Bu Federal Soruşturma Bürosu (FBI) için iyi haber sayılmaz. Elektronik cihazlarında henüz elle tutulur bilgiye ulaşamayan yetkililer en azından eski sınıf arkadaşlarından ya da tanıdığı diğer insanlardan bir şeyler yakalamaya çalışıyor. Yetkililer Crooks’a derdini soramıyor çünkü 20 yaşındaki genç üç el ateş açtıktan kısa süre sonra Gizli Servis ajanlarınca öldürüldü. FBI “Çalışma devam ediyor. Soruşturma daha başlangıç aşamasında” diyor.
Crooks yetkililerin daha önceden takip altına almasını gerektirecek tehlikeli bir tip değildi. İnceledikleri mesajlar da zaten güçlü bir siyasi görüşe sahip olmadığını gösteriyor.

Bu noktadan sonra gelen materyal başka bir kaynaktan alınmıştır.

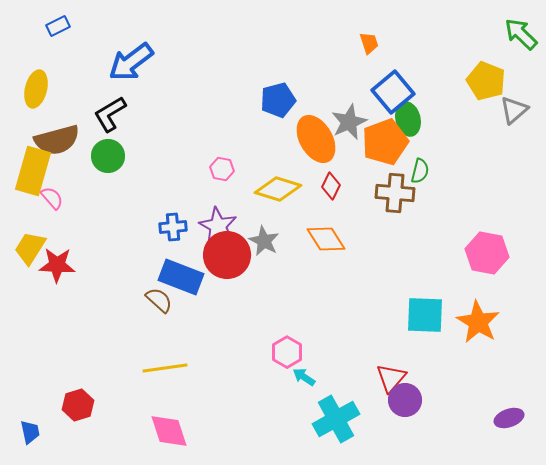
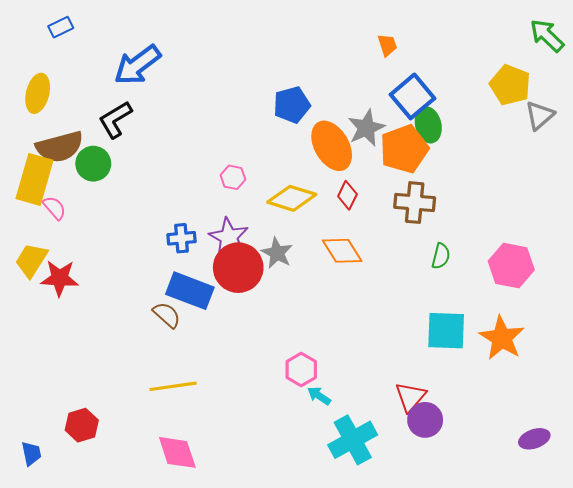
green circle: (108, 156) -> (93, 164), moved
green semicircle: (420, 171) -> (441, 256), moved

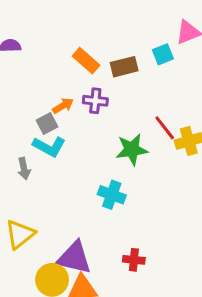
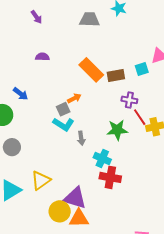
orange rectangle: (86, 61) -> (91, 70), size x1.4
purple cross: (95, 101) -> (129, 100), moved
gray arrow: (24, 169) -> (81, 138), moved
red cross: (134, 260) -> (110, 177), moved, size x1.5

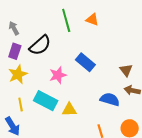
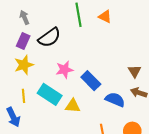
blue rectangle: (85, 62) -> (91, 81), moved

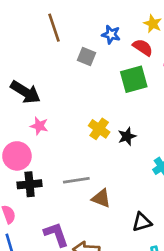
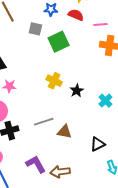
green square: (134, 79) -> (59, 42), moved
black star: (127, 136) -> (77, 91), moved

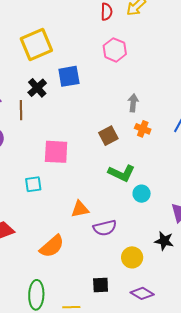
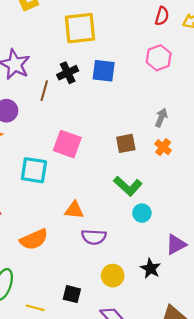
cyan square: (33, 184) -> (34, 170), size x1.5

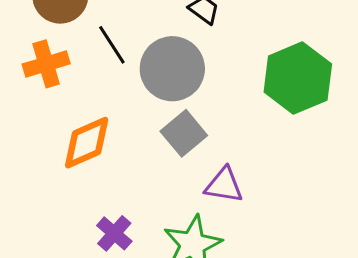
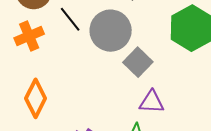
gray square: (184, 133) -> (138, 62), moved
orange diamond: (87, 143) -> (36, 98), moved, turned -33

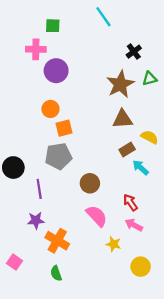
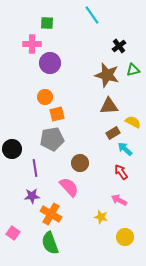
brown star: (120, 84) -> (107, 75), turned -30
red arrow: (130, 202) -> (121, 172), moved
pink semicircle: (97, 216) -> (69, 187), moved
green semicircle: (56, 273) -> (50, 243), size x1.6

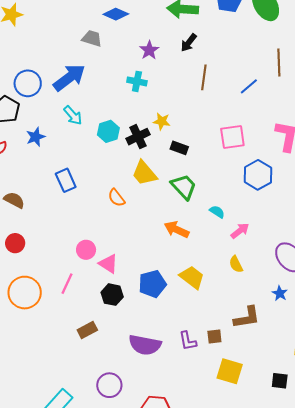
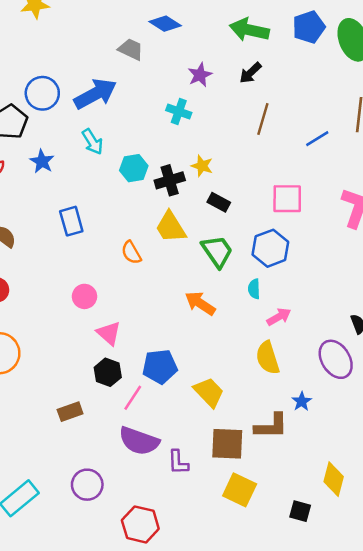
blue star: (36, 137) -> (42, 161), turned -30
blue hexagon: (258, 175) -> (270, 248), moved
cyan semicircle: (217, 212) -> (254, 289), turned -133
pink circle: (86, 250) -> (84, 296), moved
yellow semicircle: (236, 264) -> (268, 358), size x1.5
yellow trapezoid: (192, 277) -> (209, 392), moved
pink line: (67, 284) -> (133, 398), moved
blue star: (280, 293) -> (302, 401), moved
brown square: (214, 336) -> (227, 444), size x1.8
purple L-shape: (188, 341) -> (178, 462), moved

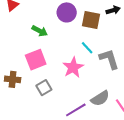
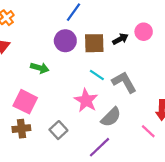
black arrow: (113, 10) -> (120, 39), moved
pink square: (36, 60) -> (25, 102), moved, turned -30
gray semicircle: (100, 98) -> (111, 117), moved

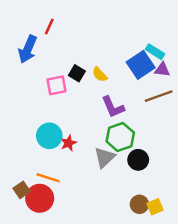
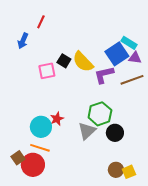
blue arrow: (28, 49) -> (23, 41), size x0.7
yellow semicircle: (100, 75) -> (83, 62), size x1.6
purple L-shape: (113, 107) -> (104, 75), moved, turned 100
cyan circle: (49, 136) -> (41, 127), moved

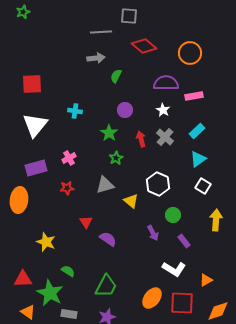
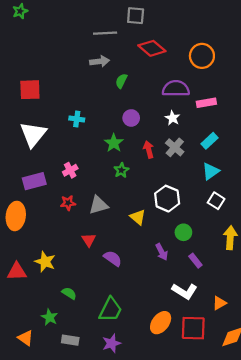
gray triangle: (105, 185) -> (99, 205), moved
red triangle: (23, 279) -> (17, 271), moved
green star: (50, 293) -> (50, 317), size x0.6

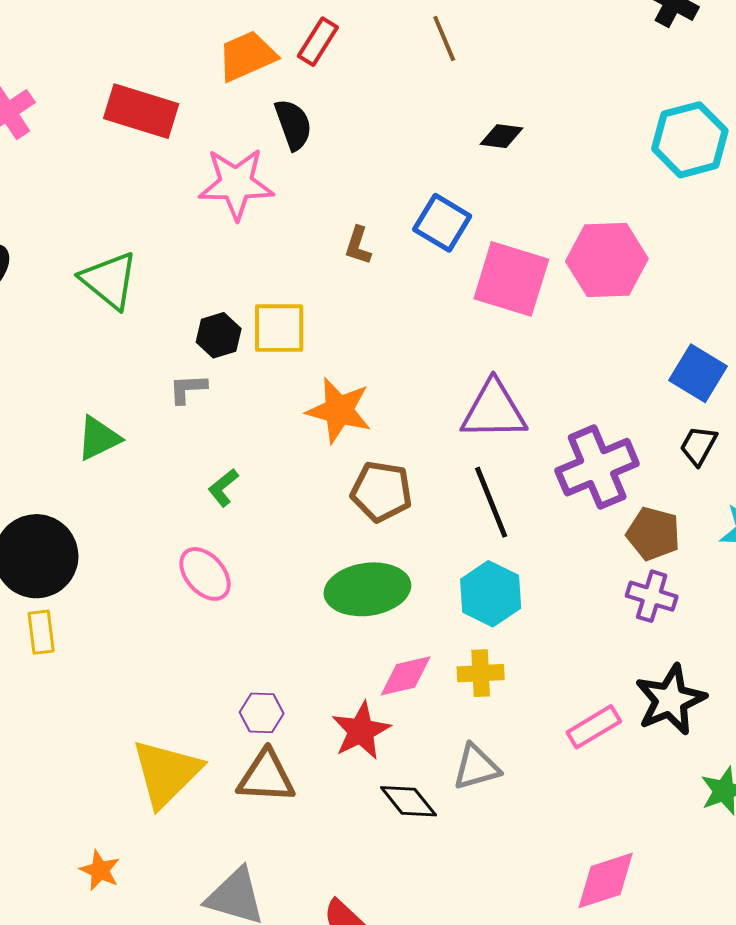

Kuzeni Jennifer Meredith, Crooks’u anne babasının sözünü dinleyen, sessiz bir çocuk olarak hatırlıyor. Ama genci altı yaşından beri görmediğinin de altını çiziyor. Crooks’un babası Matthew Crooks ise ailesi için bir arma yaptırmış, sosyal medyadaki hesabına da Pensilvanya’da üniversiteye gittiğini, evli ve bir kız bir oğlan babası olduğunu yazmıştı. “Aile” baba Matthew için “çok önemliydi” kendi söylediklerine göre. Yaptırdığı arma da “ailenin birbirine bağlılığını ve birliğini” yansıtıyordu. Crooks daha iki ay önce evinin yakınındaki Community College of Allegheny County’de mühendislik alanından ön lisans derecesi almıştı.
Crooks’un babasının üstüne kayıtlı 20’den fazla silah var. Kolluk yetkilileri silahların tamamının yasal yollarla satın alındığını söylüyor. Emniyet yetkililerine göre Crooks ve babası evden arabayla yaklaşık 25 dakika uzaklıktaki Clairton Sportsmen’s Club adındaki silah kulübüne üyeydi ve orada birlikte atış yapmaktan hoşlanıyorlardı. CNN International’ın uydu görüntüleri üstünden yaptığı analize göre kulübün 182 metre uzunluğunda bir atış poligonu var ki bu Crooks’un çatıya tüneyip Trump’ı hedef aldığı mesafeden çok daha uzun.